Exercise brief
Repeat each entry exactly; omit all pictures.
(Beginning of The data)
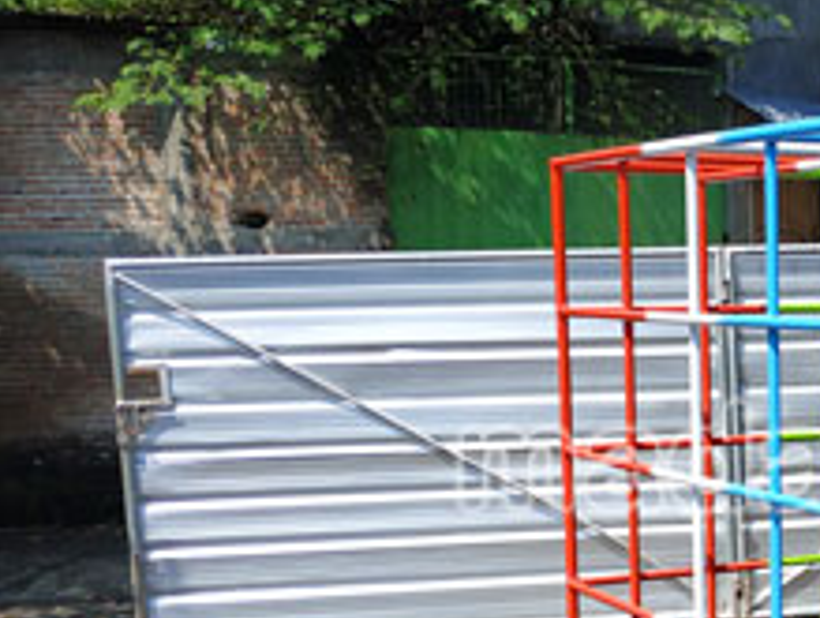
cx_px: 865
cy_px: 524
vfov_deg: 20.7
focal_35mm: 70
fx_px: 1661
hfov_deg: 26.0
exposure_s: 1/1783
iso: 125
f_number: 1.9
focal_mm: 3.94
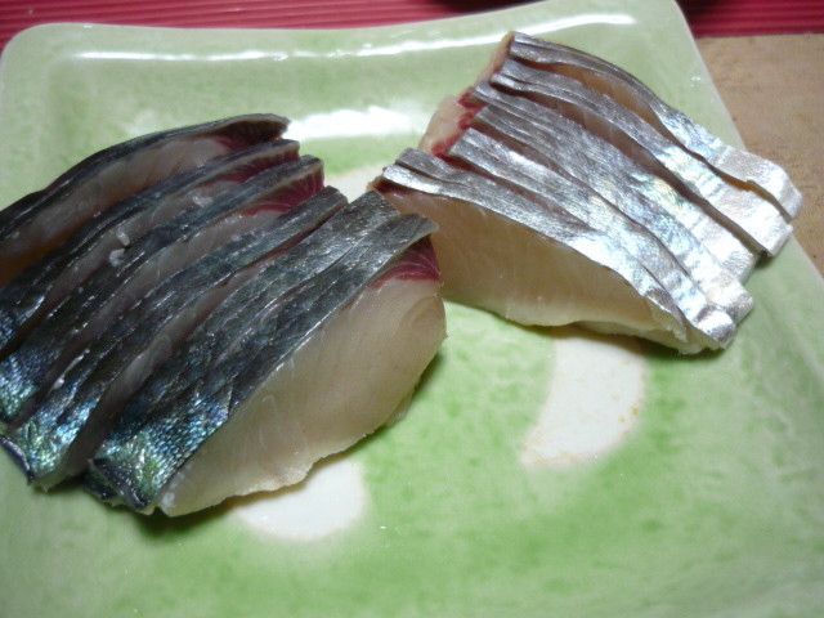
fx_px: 786
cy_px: 309
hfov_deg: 55.4
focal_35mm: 33
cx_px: 412
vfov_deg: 42.9
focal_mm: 5.5
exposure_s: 1/30
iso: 200
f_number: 2.8
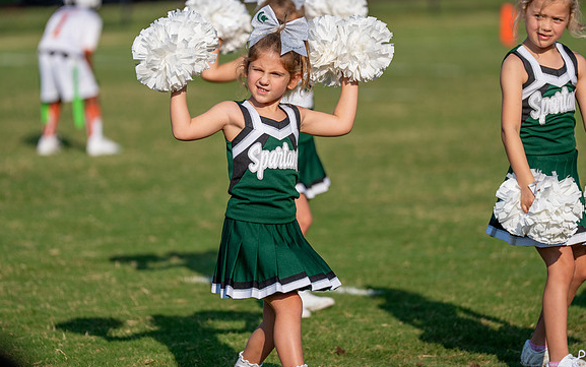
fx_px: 3914
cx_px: 298
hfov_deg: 8.6
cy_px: 149
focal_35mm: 245
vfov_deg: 5.4
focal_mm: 200
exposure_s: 1/5000
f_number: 2.8
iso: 200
(End of The data)
Answer space
cx_px: 865
cy_px: 524
vfov_deg: 20.7
focal_35mm: 70
fx_px: 1661
hfov_deg: 26.0
exposure_s: 1/1783
iso: 125
f_number: 1.9
focal_mm: 3.94
fx_px: 786
cy_px: 309
hfov_deg: 55.4
focal_35mm: 33
cx_px: 412
vfov_deg: 42.9
focal_mm: 5.5
exposure_s: 1/30
iso: 200
f_number: 2.8
fx_px: 3914
cx_px: 298
hfov_deg: 8.6
cy_px: 149
focal_35mm: 245
vfov_deg: 5.4
focal_mm: 200
exposure_s: 1/5000
f_number: 2.8
iso: 200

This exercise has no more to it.